_Exercise prompt:_
Wherever pictures appear in the listing below, leave them out, and copy exactly, and only, everything from the line with "vanphongphamkhanhngoc@gmail.com" down to the line with "Une ambiance paisible et calme où".

_Material for the task:_
· · ·
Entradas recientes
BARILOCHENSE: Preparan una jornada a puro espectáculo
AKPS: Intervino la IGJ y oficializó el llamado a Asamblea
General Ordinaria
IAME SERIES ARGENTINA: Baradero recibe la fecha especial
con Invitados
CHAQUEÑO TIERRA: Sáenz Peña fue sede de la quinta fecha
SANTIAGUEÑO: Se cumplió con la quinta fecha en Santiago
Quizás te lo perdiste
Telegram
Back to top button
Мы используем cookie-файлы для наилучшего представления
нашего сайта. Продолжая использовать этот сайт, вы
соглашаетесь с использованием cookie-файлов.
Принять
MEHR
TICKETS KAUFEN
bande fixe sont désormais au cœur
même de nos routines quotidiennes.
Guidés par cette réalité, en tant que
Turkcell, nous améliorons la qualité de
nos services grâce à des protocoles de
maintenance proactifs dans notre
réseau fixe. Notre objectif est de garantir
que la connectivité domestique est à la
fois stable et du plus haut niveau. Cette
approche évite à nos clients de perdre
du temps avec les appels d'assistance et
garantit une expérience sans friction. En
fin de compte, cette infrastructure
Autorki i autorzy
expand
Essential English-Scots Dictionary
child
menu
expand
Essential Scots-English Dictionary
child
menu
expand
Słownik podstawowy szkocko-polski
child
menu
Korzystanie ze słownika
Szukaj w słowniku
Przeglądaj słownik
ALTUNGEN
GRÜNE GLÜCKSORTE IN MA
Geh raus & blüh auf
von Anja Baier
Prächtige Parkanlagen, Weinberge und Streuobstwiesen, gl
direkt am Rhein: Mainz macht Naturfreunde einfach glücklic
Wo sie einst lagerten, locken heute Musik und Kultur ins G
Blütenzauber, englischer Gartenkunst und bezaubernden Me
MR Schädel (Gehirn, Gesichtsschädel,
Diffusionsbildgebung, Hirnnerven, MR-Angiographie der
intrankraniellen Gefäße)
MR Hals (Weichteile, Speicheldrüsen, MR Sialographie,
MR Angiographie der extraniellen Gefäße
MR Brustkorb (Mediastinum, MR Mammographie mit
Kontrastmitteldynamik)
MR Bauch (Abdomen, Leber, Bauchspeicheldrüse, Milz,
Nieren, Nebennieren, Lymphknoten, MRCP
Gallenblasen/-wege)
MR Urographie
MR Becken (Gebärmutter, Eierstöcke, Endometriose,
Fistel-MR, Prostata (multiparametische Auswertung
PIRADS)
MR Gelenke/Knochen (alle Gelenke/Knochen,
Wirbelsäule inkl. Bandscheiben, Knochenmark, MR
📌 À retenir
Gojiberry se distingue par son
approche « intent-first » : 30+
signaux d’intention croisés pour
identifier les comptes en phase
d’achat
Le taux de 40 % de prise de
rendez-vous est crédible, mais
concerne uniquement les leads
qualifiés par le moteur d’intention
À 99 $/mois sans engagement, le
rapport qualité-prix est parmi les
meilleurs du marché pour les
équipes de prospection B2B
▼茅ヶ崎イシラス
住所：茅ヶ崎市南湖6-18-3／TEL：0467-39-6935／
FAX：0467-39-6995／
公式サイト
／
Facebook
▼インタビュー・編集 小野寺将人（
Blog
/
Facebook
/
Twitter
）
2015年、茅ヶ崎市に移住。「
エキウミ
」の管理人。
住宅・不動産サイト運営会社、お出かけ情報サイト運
· · ·
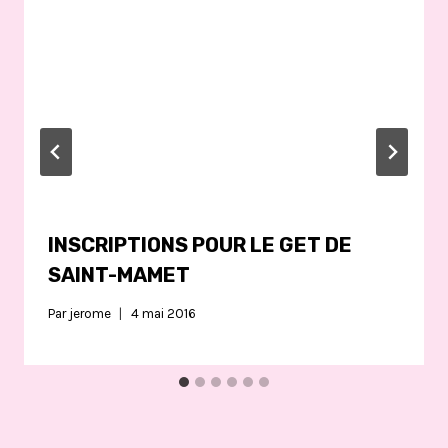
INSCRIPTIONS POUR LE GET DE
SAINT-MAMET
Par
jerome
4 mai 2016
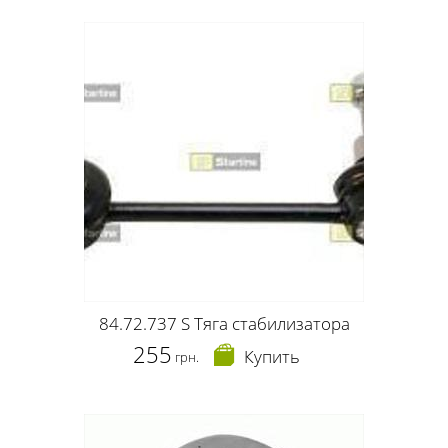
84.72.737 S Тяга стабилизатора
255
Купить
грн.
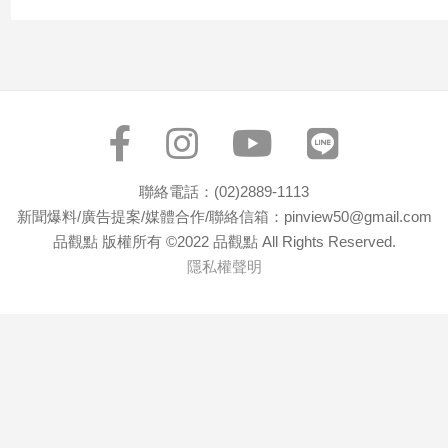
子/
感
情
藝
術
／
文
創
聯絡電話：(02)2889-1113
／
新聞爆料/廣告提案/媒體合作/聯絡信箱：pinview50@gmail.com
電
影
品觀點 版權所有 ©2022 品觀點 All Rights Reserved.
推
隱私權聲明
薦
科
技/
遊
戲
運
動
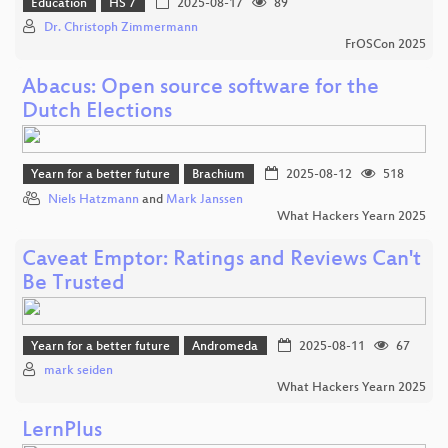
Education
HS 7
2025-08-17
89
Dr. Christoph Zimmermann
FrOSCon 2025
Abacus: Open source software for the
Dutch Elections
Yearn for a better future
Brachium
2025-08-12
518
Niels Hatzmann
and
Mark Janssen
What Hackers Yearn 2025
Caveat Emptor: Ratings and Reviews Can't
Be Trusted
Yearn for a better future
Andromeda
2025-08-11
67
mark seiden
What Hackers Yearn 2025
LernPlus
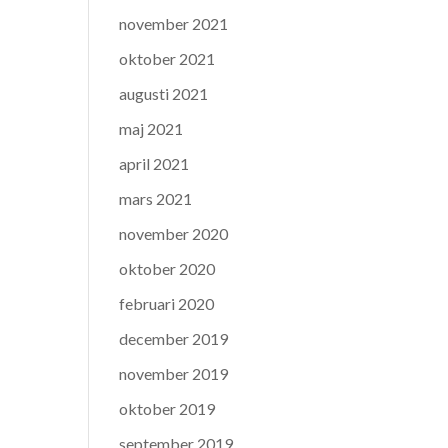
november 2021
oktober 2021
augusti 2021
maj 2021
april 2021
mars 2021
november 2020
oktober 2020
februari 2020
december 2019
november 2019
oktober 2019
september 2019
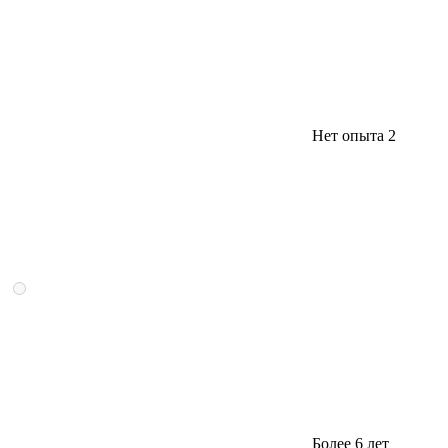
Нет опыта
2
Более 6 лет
· · ·
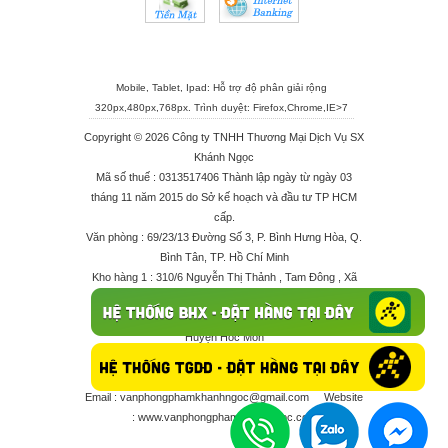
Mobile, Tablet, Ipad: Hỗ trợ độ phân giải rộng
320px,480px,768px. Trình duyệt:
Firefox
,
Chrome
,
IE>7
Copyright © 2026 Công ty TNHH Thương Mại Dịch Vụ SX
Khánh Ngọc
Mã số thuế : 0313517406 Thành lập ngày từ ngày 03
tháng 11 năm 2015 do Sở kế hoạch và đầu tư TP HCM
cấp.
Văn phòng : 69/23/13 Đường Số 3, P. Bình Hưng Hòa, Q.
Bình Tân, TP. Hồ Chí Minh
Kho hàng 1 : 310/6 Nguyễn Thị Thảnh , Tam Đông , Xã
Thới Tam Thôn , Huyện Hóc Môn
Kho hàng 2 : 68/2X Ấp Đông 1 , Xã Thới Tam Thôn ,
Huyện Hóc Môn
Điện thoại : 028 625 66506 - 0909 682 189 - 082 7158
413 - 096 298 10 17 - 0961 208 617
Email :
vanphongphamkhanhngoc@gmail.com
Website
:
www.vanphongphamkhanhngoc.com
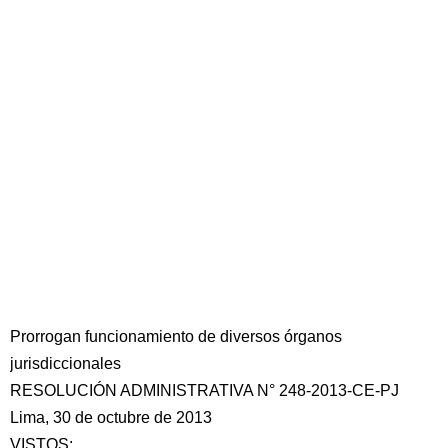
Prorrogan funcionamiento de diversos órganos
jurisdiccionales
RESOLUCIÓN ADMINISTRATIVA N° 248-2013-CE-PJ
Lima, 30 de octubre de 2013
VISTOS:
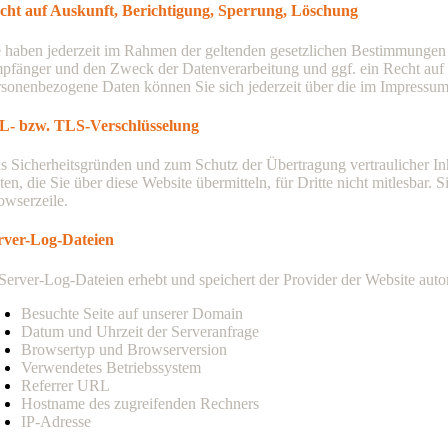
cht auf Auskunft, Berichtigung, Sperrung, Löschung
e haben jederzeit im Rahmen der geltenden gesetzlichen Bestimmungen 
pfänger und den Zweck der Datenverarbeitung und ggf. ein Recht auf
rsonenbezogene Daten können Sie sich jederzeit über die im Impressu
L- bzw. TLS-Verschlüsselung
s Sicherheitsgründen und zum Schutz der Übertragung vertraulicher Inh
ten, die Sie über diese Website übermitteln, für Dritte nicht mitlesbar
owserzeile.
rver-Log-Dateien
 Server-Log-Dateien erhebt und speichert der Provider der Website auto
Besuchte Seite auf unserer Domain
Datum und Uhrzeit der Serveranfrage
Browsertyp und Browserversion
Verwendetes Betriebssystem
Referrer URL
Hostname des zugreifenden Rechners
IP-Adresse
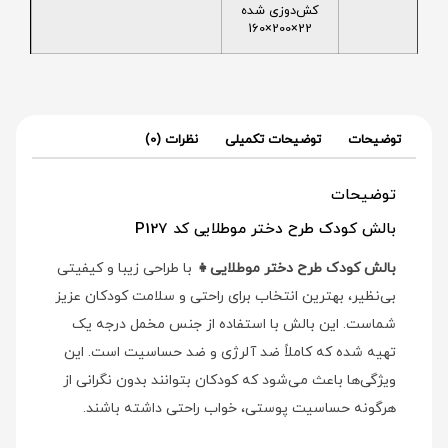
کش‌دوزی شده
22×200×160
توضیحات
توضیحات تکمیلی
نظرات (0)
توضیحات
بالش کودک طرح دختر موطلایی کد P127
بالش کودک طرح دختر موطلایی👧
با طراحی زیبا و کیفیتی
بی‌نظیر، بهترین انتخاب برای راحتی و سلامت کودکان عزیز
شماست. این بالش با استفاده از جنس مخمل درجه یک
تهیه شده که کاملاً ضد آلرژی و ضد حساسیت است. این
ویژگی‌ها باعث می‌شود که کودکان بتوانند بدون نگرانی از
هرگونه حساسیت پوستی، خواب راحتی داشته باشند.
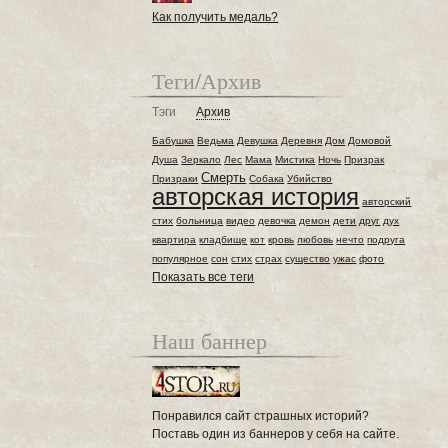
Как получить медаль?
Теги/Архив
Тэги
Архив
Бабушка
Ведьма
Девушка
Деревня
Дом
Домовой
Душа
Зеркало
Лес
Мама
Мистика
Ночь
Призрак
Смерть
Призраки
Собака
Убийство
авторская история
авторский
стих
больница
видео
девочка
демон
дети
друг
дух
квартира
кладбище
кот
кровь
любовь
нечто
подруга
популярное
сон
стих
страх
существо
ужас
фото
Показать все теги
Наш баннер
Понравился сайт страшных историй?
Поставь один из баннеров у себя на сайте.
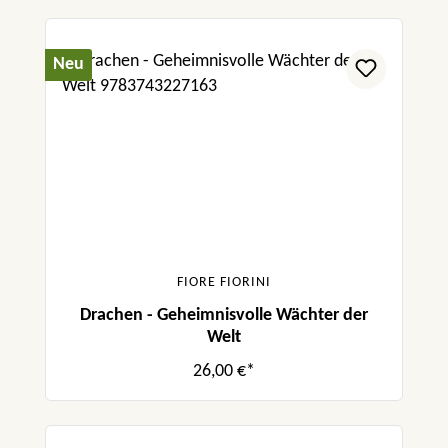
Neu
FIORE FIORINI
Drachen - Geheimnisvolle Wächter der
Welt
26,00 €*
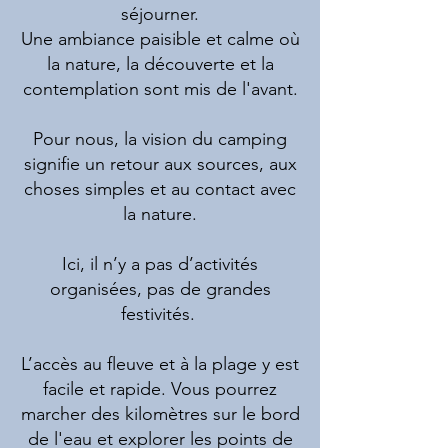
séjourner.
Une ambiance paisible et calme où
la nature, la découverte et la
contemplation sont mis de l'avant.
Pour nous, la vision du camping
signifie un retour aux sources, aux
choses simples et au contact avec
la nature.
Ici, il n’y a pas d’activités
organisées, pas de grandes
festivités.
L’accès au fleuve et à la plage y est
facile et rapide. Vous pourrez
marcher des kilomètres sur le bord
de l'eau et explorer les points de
· · ·
_Exercise solution:_
vanphongphamkhanhngoc@gmail.com
Website
:
www.vanphongphamkhanhngoc.com
Prorrogan funcionamiento de diversos órganos
jurisdiccionales
RESOLUCIÓN ADMINISTRATIVA N° 248-2013-CE-PJ
Lima, 30 de octubre de 2013
VISTOS:
cht auf Auskunft, Berichtigung, Sperrung, Löschung
e haben jederzeit im Rahmen der geltenden gesetzlichen Bestimmungen 
pfänger und den Zweck der Datenverarbeitung und ggf. ein Recht auf
rsonenbezogene Daten können Sie sich jederzeit über die im Impressu
L- bzw. TLS-Verschlüsselung
s Sicherheitsgründen und zum Schutz der Übertragung vertraulicher Inh
ten, die Sie über diese Website übermitteln, für Dritte nicht mitlesbar
owserzeile.
rver-Log-Dateien
 Server-Log-Dateien erhebt und speichert der Provider der Website auto
Besuchte Seite auf unserer Domain
Datum und Uhrzeit der Serveranfrage
Browsertyp und Browserversion
Verwendetes Betriebssystem
Referrer URL
Hostname des zugreifenden Rechners
IP-Adresse
کش‌دوزی شده
22×200×160
توضیحات
توضیحات تکمیلی
نظرات (0)
توضیحات
بالش کودک طرح دختر موطلایی کد P127
بالش کودک طرح دختر موطلایی👧
با طراحی زیبا و کیفیتی
بی‌نظیر، بهترین انتخاب برای راحتی و سلامت کودکان عزیز
شماست. این بالش با استفاده از جنس مخمل درجه یک
تهیه شده که کاملاً ضد آلرژی و ضد حساسیت است. این
ویژگی‌ها باعث می‌شود که کودکان بتوانند بدون نگرانی از
هرگونه حساسیت پوستی، خواب راحتی داشته باشند.
Как получить медаль?
Теги/Архив
Тэги
Архив
Бабушка
Ведьма
Девушка
Деревня
Дом
Домовой
Душа
Зеркало
Лес
Мама
Мистика
Ночь
Призрак
Смерть
Призраки
Собака
Убийство
авторская история
авторский
стих
больница
видео
девочка
демон
дети
друг
дух
квартира
кладбище
кот
кровь
любовь
нечто
подруга
популярное
сон
стих
страх
существо
ужас
фото
Показать все теги
Наш баннер
Понравился сайт страшных историй?
Поставь один из баннеров у себя на сайте.
Neu
FIORE FIORINI
Drachen - Geheimnisvolle Wächter der
Welt
26,00 €*
séjourner.
Une ambiance paisible et calme où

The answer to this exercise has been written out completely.